(What you will do):
Pull the text lines from every listing below and copy them word for word, leaving the pictures out of your answer.

[Extracted data entries]
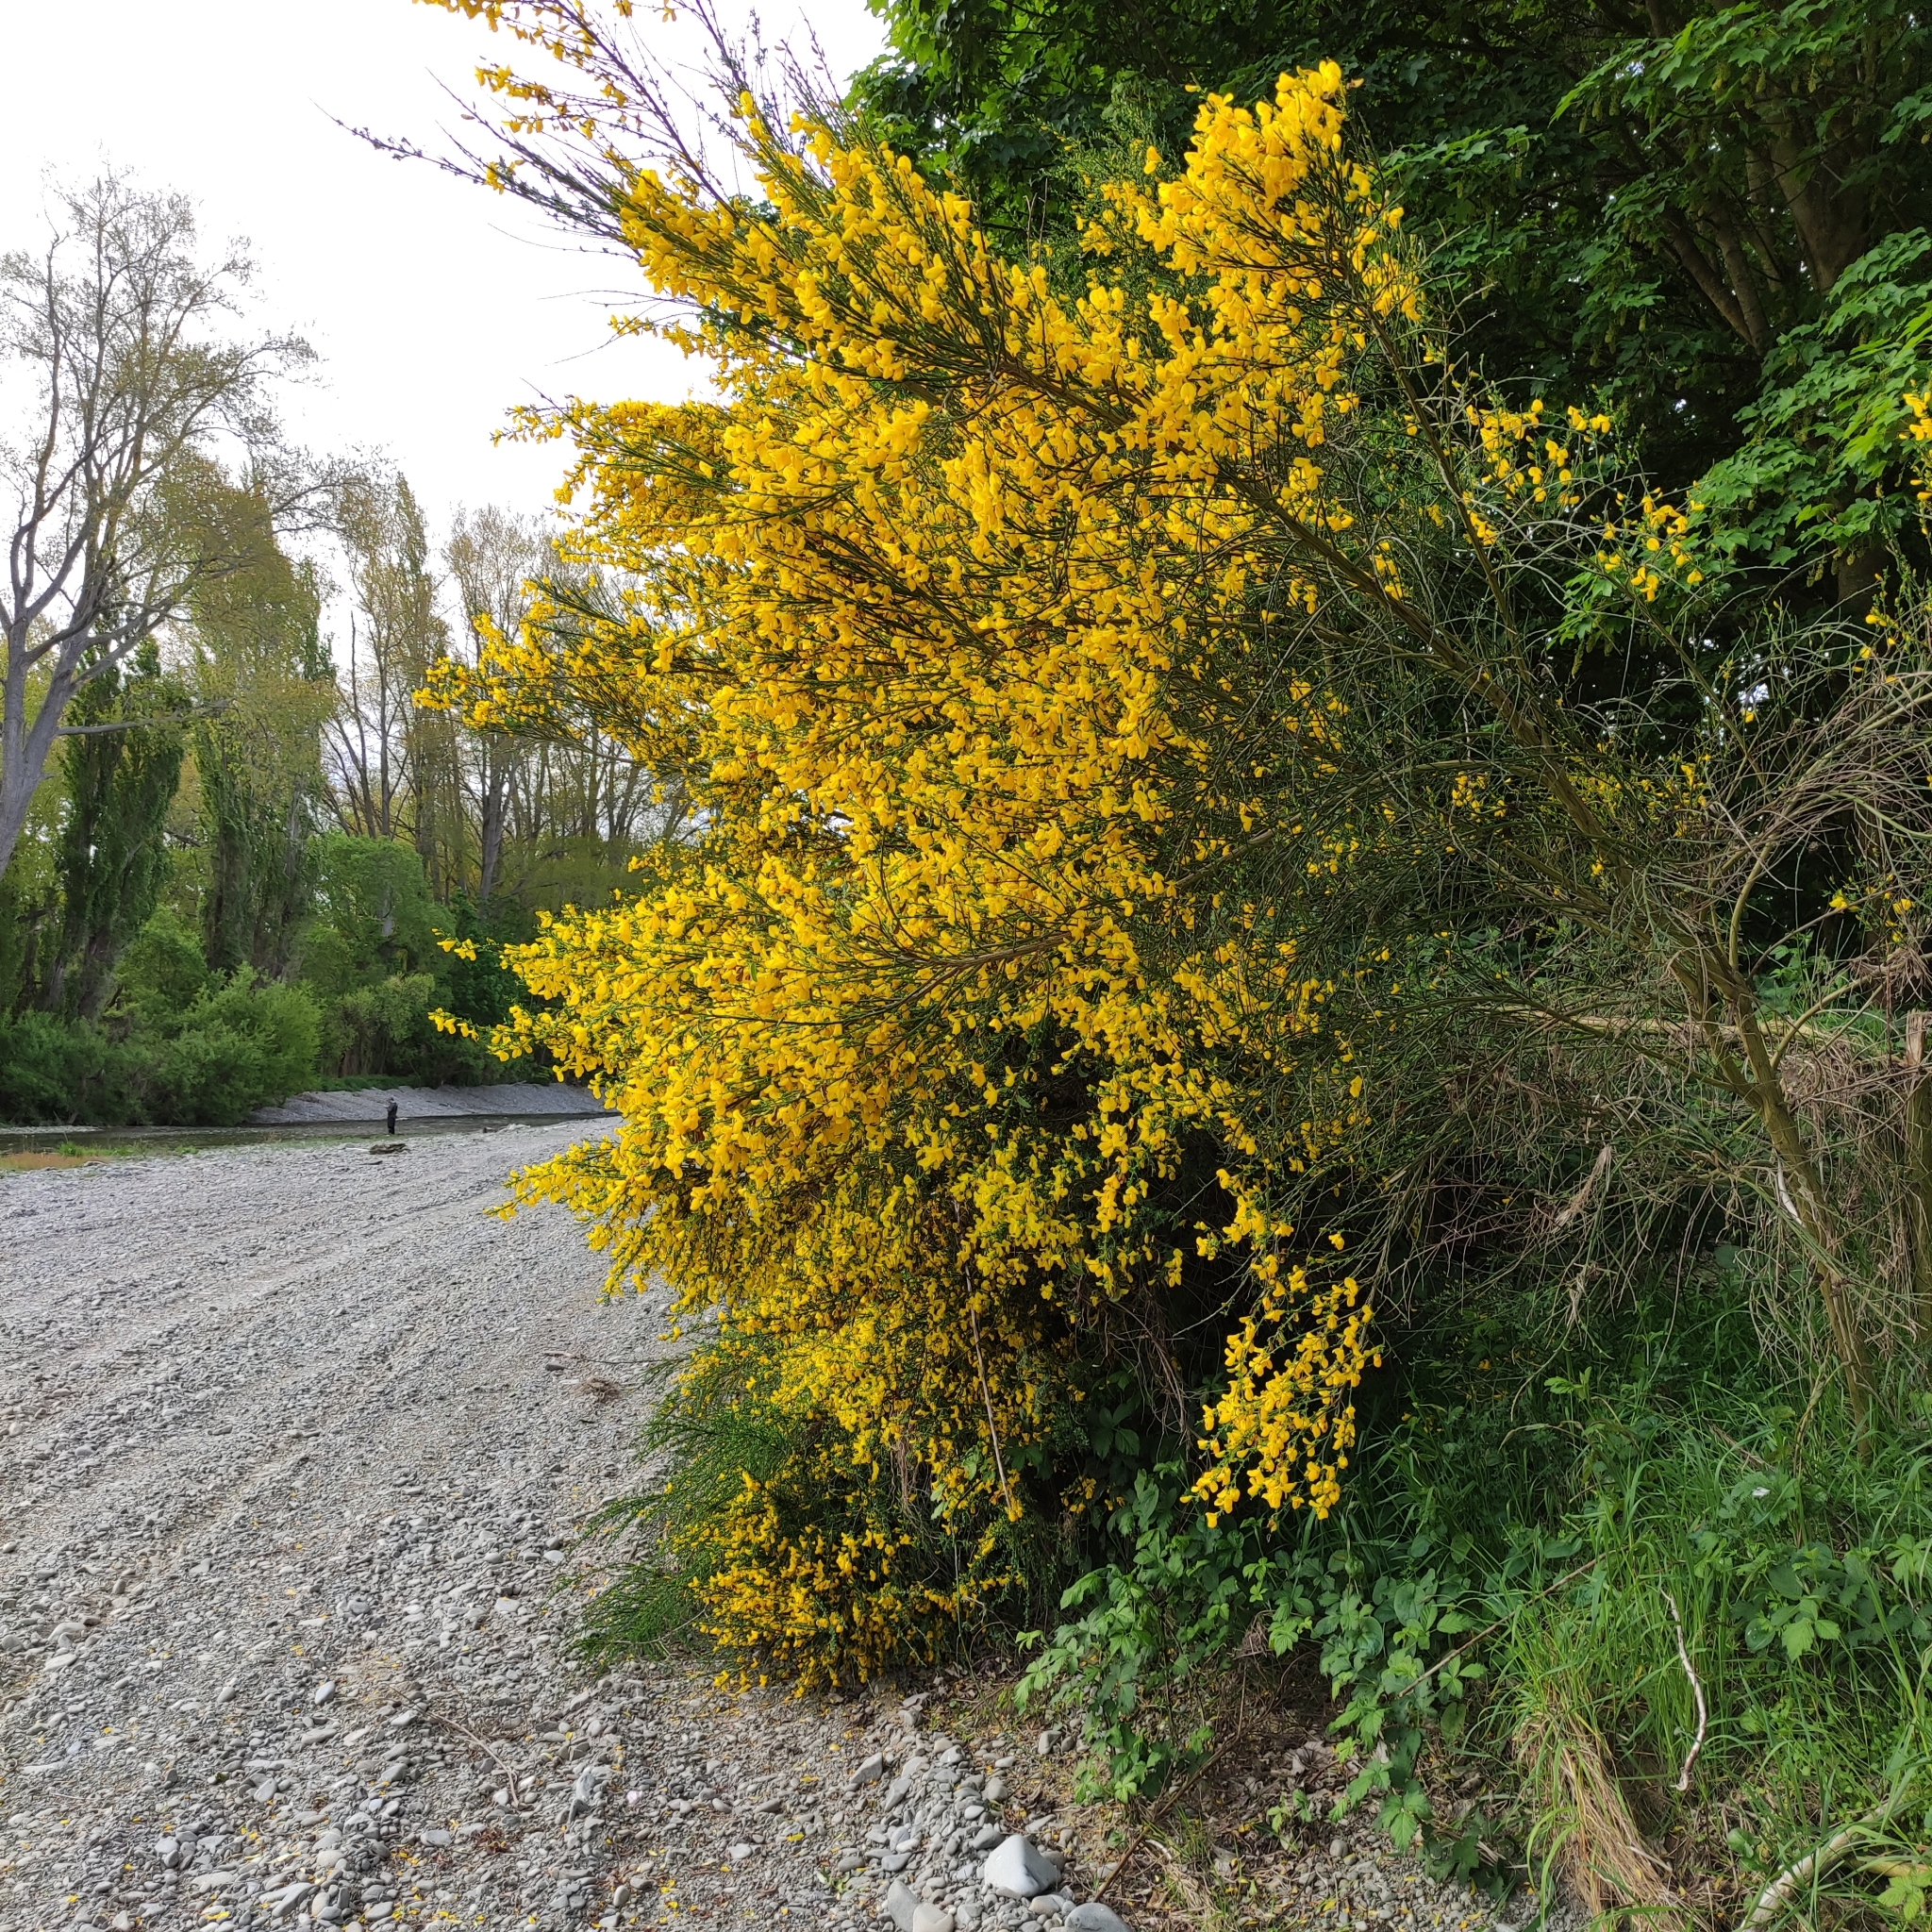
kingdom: Plantae
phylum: Tracheophyta
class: Magnoliopsida
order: Fabales
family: Fabaceae
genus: Cytisus
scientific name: Cytisus scoparius
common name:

(Solution):
kingdom: Plantae
phylum: Tracheophyta
class: Magnoliopsida
order: Fabales
family: Fabaceae
genus: Cytisus
scientific name: Cytisus scoparius
common name:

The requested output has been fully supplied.